■ DIRECTIVE:
Please retype only the lines below that run from the one containing "https://thuonghieuuytin.com.vn" through the last line, both included, without altering a word.

** GIVEN INFORMATION follows **

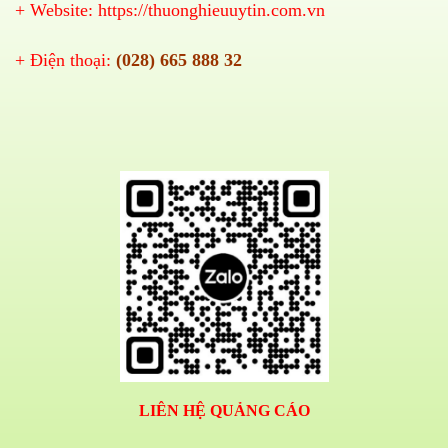
+ Website:
https://thuonghieuuytin.com.vn
+ Điện thoại:
(028) 665 888 32
LIÊN HỆ QUẢNG CÁO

** End of GIVEN INFORMATION **

■ ANSWER SPACE:
https://thuonghieuuytin.com.vn
+ Điện thoại:
(028) 665 888 32
LIÊN HỆ QUẢNG CÁO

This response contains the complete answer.